Optimism high for quick policy change

More thanĀ 2 months remain until the inauguration of the USA’s president-elect, but already there are signals that Barack Obama will move quickly to make important changes to the nation’s health care policy. Obama has yet to publicly name his picks for key administration posts, including secretary of Health and Human Services and commissioner of the Food and Drug Administration. But members of his transition team indicated this week that once in office, president-elect Obama will likely issue executive orders reversing some Bush administration policies, including restrictions on federal funding of embryonic stem cell research, and rules that limit USA-funded international family-planning groups from discussing abortion, among others.

“There’s a lot that the president can do using his executive authority without waiting for congressional action”, John Podesta, head of Obama’s transition team, told Fox News this week.

Just days after taking office in 2001, President George W Bush issued an executive order restoring the “Mexico City Policy” adopted in 1984 by then-president Ronald Reagan, which required non-governmental organisations who receive federal funding to agree not to promote abortion as a family-planning method. The policy has become known as the global “gag rule”.

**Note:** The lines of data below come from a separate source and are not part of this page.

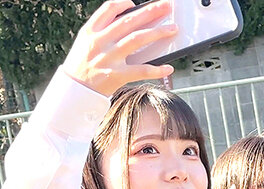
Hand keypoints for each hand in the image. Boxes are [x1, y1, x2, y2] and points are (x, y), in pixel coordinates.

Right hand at [62, 0, 176, 95]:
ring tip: (173, 28)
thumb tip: (132, 21)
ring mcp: (109, 58)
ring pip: (137, 40)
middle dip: (150, 12)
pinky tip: (168, 67)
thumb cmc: (84, 64)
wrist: (74, 89)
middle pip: (129, 21)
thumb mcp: (86, 42)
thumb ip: (104, 31)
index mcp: (91, 31)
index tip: (136, 3)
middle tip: (166, 6)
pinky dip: (156, 69)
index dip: (124, 3)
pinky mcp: (117, 75)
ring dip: (158, 32)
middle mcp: (100, 42)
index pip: (109, 9)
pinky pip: (141, 70)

Victims of the gag rule include the United Nations Population Fund, which lost some US$200 million in funding in 2002.

Bush also banned funding in 2001 for the harvesting of new stem cells, something he and other conservatives believe immoral. The ban essentially stagnated the country’s stem-cell research industry, which has been surpassed by research in less-regulated countries like China. Earlier this year, Bush vetoed a Senate bill to remove the restrictions.